Quinta-feira, 25 Abril

«Night Moves» por Hugo Gomes

Na teoria, os três ativistas protagonistas do filme são os heróis intervenientes que atuam na marginalidade que o Mundo atual precisa urgentemente, mas a verdade é que em Night Moves é difícil criar empatias com este mesmo trio. A sexta longa-metragem da realizadora Kelly Reichardt remete-nos a um grupo de ativistas radicais com planos para fazer explodir uma barragem que, segundo estes, trata-se do primeiro passo para impedir a rápida escassez e destruição do Oceano. Porém, por mais ativistas que sejam, estes esquecem-se que são acima de tudo meros humanos (e talvez inexperientes no ramo), emocionalmente fragilizados e conscientemente instáveis.
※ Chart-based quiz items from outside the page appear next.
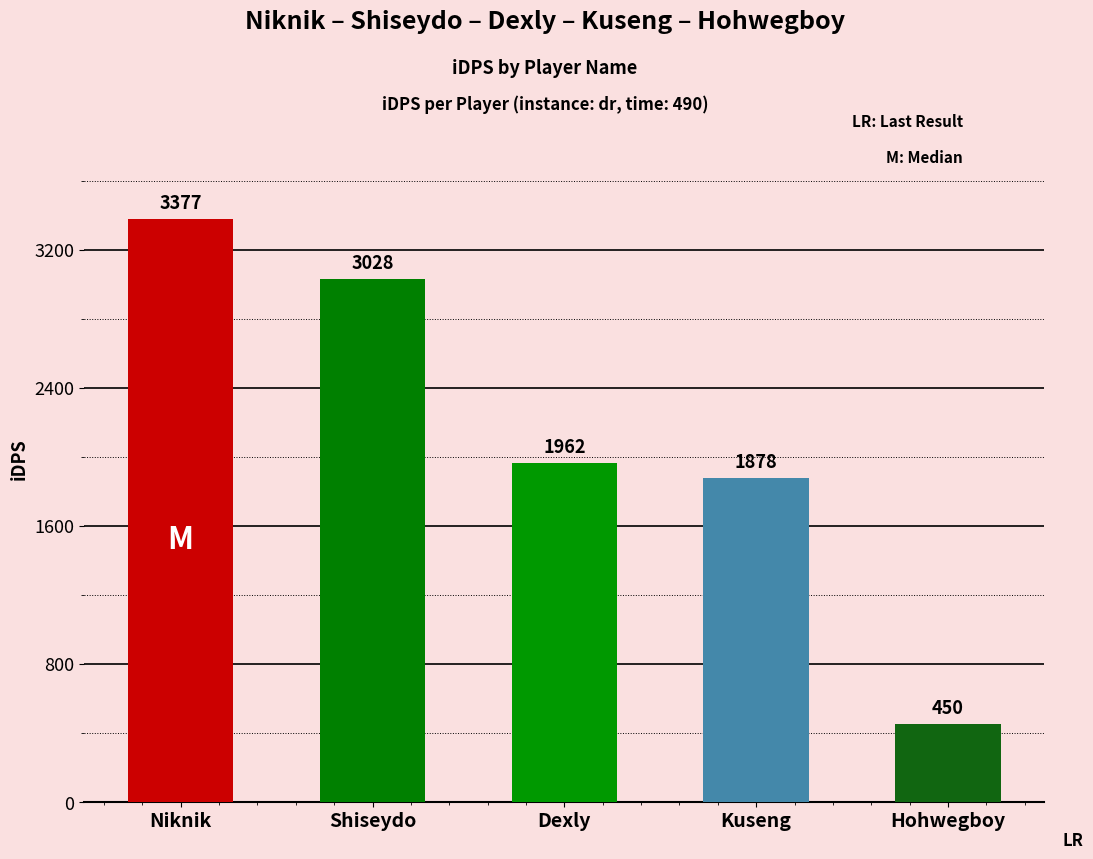

Are the bars horizontal?

No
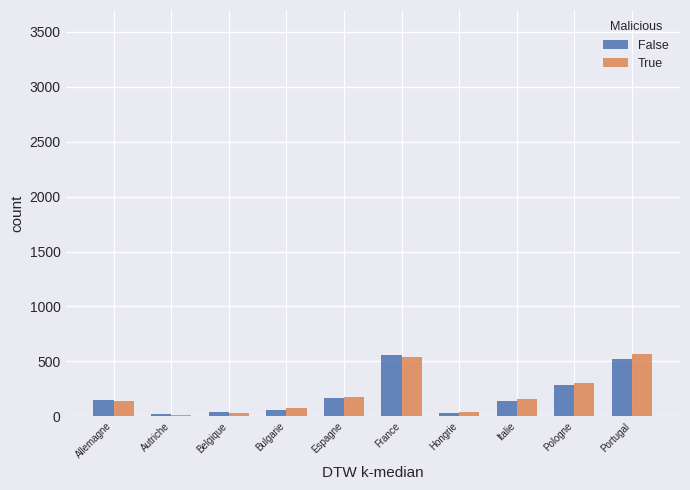

What is the sum of all True values?

2034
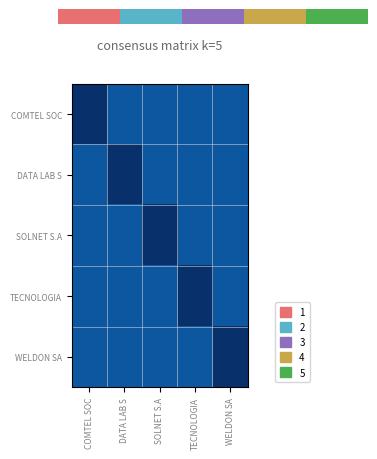

Which has a higher value, WELDON SA or TECNOLOGIA?

WELDON SA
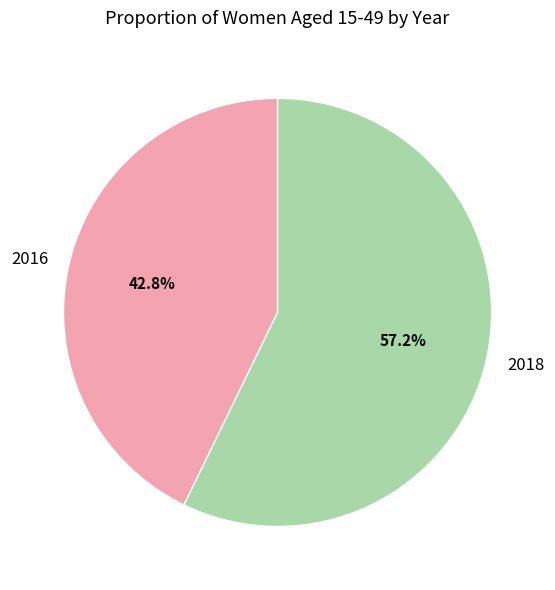

Count the number of slices in the pie.

2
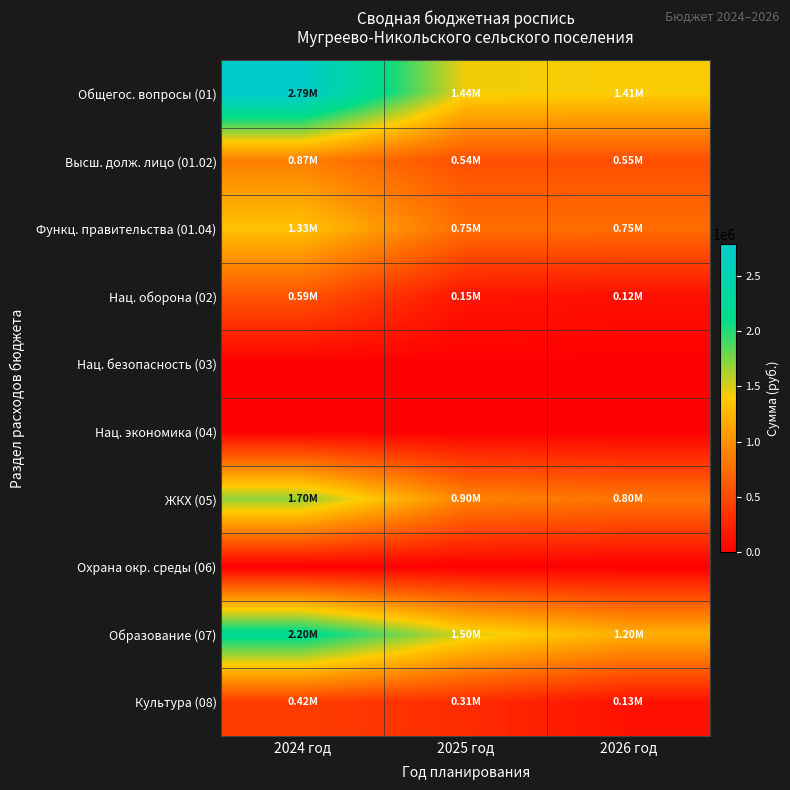

Between 2024 год and 2025 год, which series saw the biggest shift?

Общегос. вопросы (01)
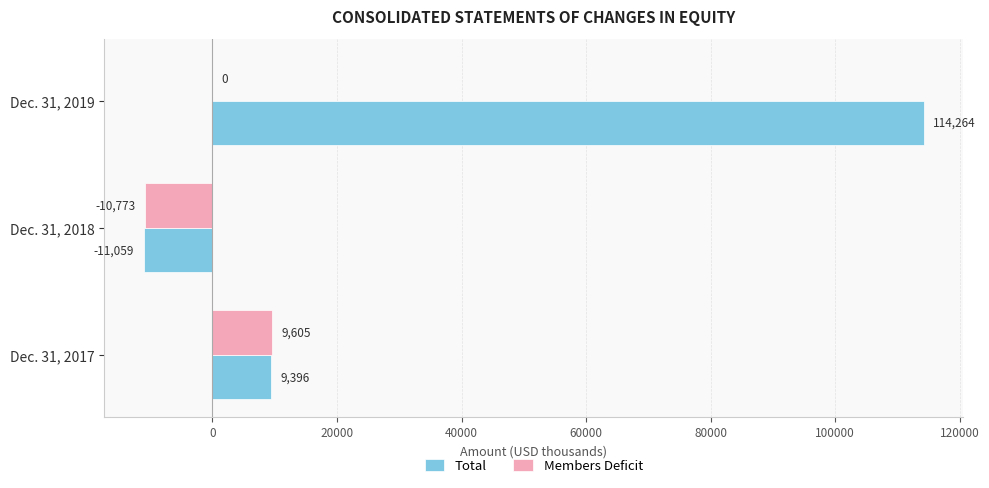

At which category is the sum across all series the highest?

Dec. 31, 2019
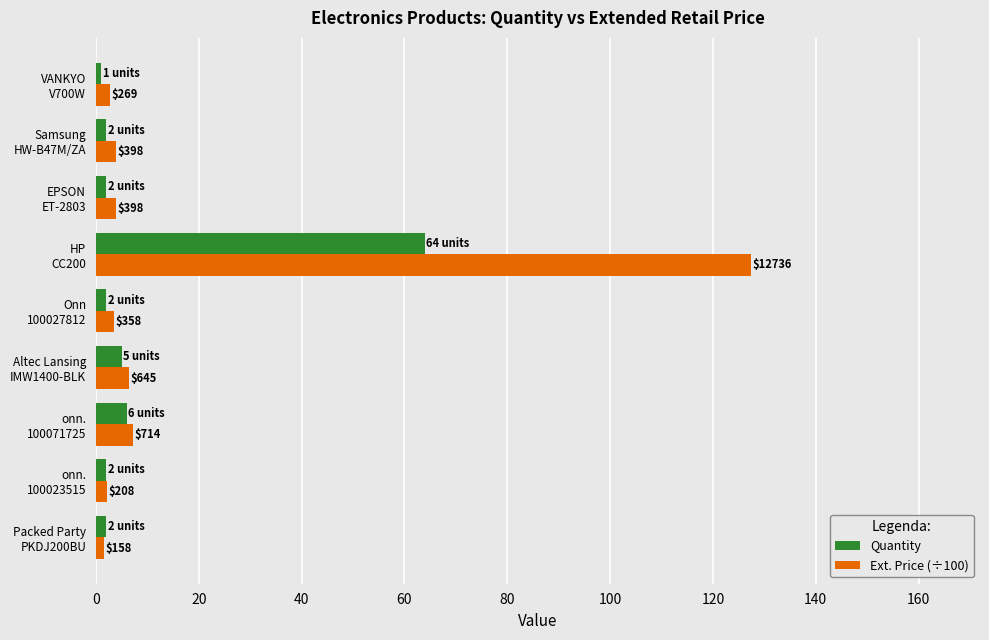

Reading left to right, transcribe all the data shown in this chart.

Quantity: 2.0	2.0	6.0	5.0	2.0	64.0	2.0	2.0	1.0
Ext. Price (÷100): 1.6	2.1	7.1	6.5	3.6	127.4	4.0	4.0	2.7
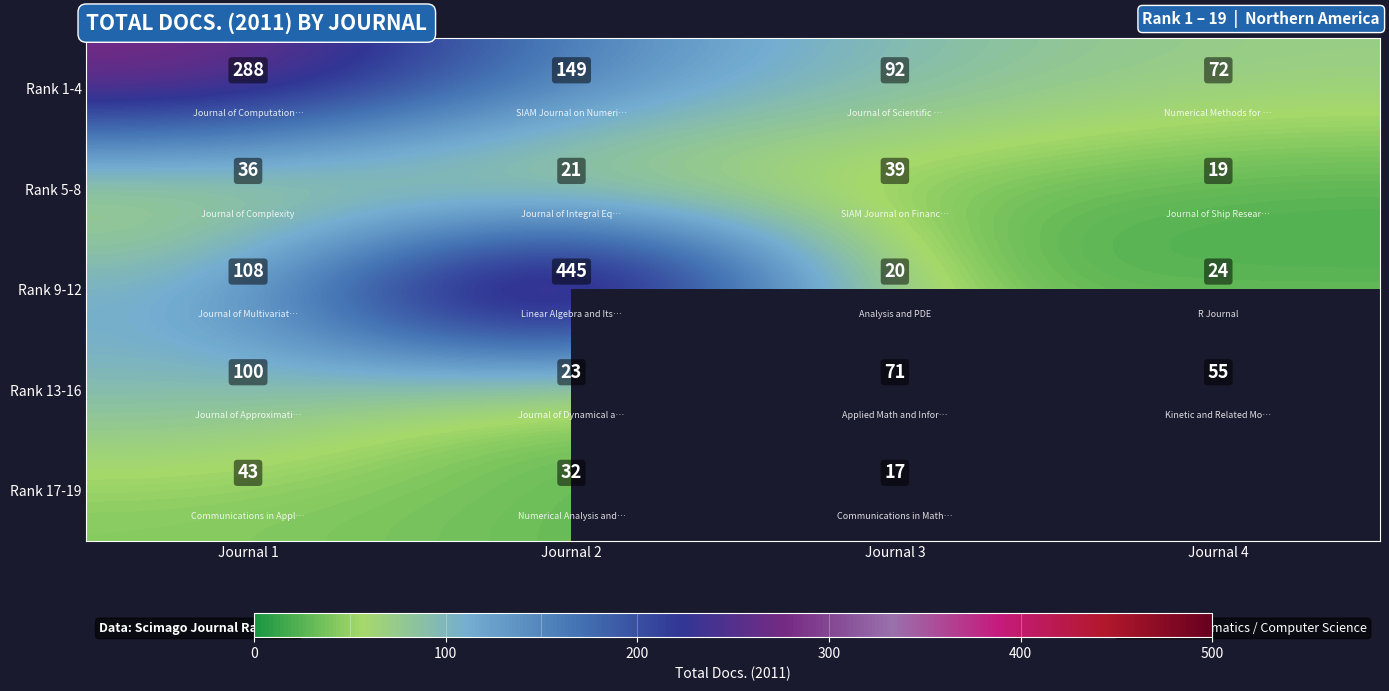

The Rank 1-4 series shows 72 at Journal 4. True or false?

True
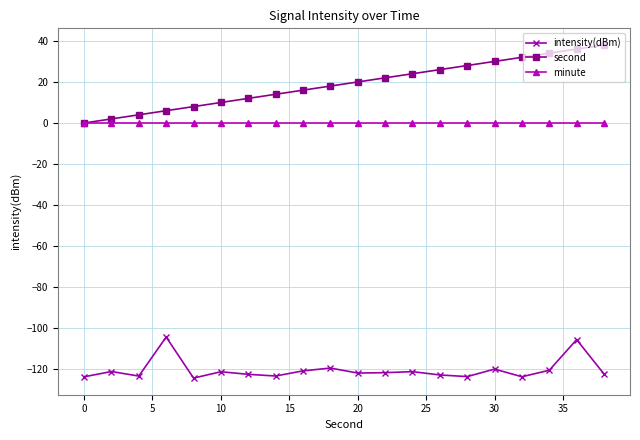

True or false: intensity(dBm) and second cross at least once.

False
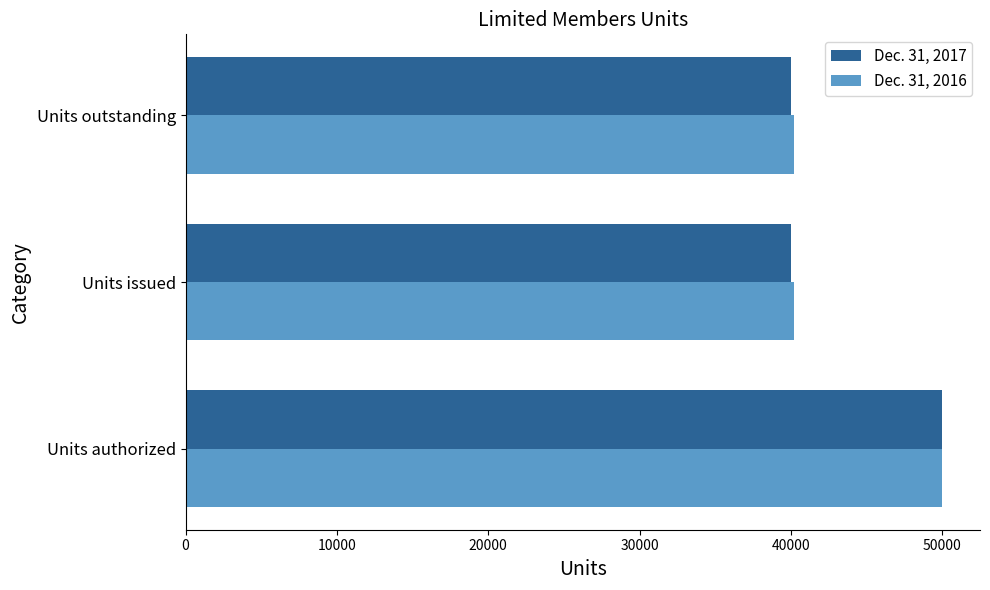

What is the difference between the maximum and minimum values in the Dec. 31, 2016 series?

9783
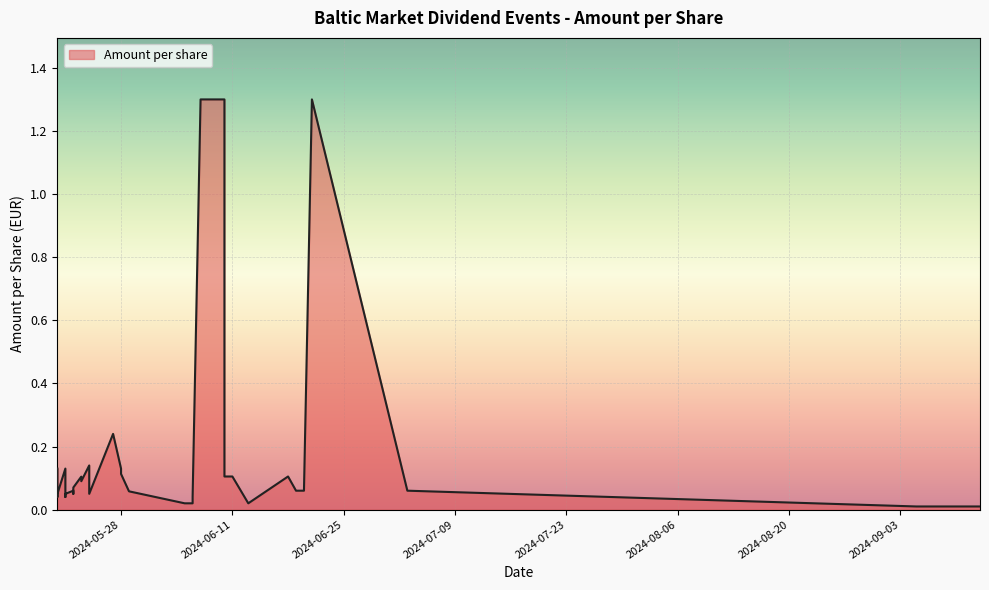

Where is the first local maximum?

2024-05-21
O que começa como um thriller perspicaz delineado sob alguns contornos hitchockianos depressa se converte numa melodia de culpa, um eco consequencial dos atos ambíguos. As mensagens ecológicas (existe uma curiosa sequência de uma corça prenha defunta cujo seu “rebento” ainda vivo transfere uma metáfora de tal natureza ao espectador – o nascimento de novas gerações num “mundo” destruído e insustentável) são assim invocadas como macguffins deste grupo de personagens, condenados desde o inicio a prevalecer numa sociedade ditada pela relevância e influência dos medias e da opinião pública que por sua vez dita os contornos da consciência individual. E é nisso que funciona Night Moves, não como um ensaio cinematográfico de Al Gore, mas como um reflexo das causas, dos atos e da intervenção não como um bem individual mas como um dispositivo para a auto-destruição do mesmo. Sob signos é fácil de identificar a evolução dos personagens, meros “tubos de ensaio” num biótopo conduzido em tais elementos.

Quanto à estrutura, dentro do cinema de Reichardt, Night Moves é capaz de surpreender pela forma como conduz a narrativa, desafiando a sua própria marca, onde o percurso é mais importante que o destino. Neste caso, o destino é nos dado de forma reveladora, mas é evidente que os caminhos trilhados são mais entusiasmantes que a dita chegada. E é sobre esse caminho que a realizadora, argumentista e também editora, implanta uma sonoplastia aguçada em equilíbrio com uma fotografia envolvente, tudo isto funcionando em cumplicidade com um poder de sugestão que a cineasta valoriza em vez do tom mais explicito dos cânones do thriller.

A juntar aos elementos técnicos, narrativos e morais (neste aspeto a discussão será imensa), Night Moves valoriza-se pelo empenho dos três protagonistas, com Jesse Eisenberg a abandonar o seu ego já pautado e deixar-se ser conduzido numa melancolia denunciadora, que sob pequenos pormenores levam o espectador a conseguir decifrar a sua psique e uma dualidade transgressiva. Quanto a Dakota Fanning, a pequena “prodígio”, parece a passos largos de abandonar a imagem de “menina talento”, agora já formada,a apostar em papeis mais maduros e negros. Por fim, Peter Sargaard, num desempenho arrepiantemente envolvente.

Assim, Kelly Reichardt assenta num filme complexo, mais do que estruturalmente aparenta. Um exemplar frio e por vezes calculista sobre a negra natureza humana, servido de uma qualidade técnica, referências cinematográficas de requinte e a conduta dos três protagonistas em construir personagens desagradáveis mas sob desempenhos sólidos. Tendo em conta a essência de Night Moves, o Homem é capaz de tudo, até mesmo de tecer a sua própria moralidade.

O melhor – O trabalho de Kelly Reichardt e o elenco
O pior – poderá ser confundido como filme de mensagens ecológicas, que não é.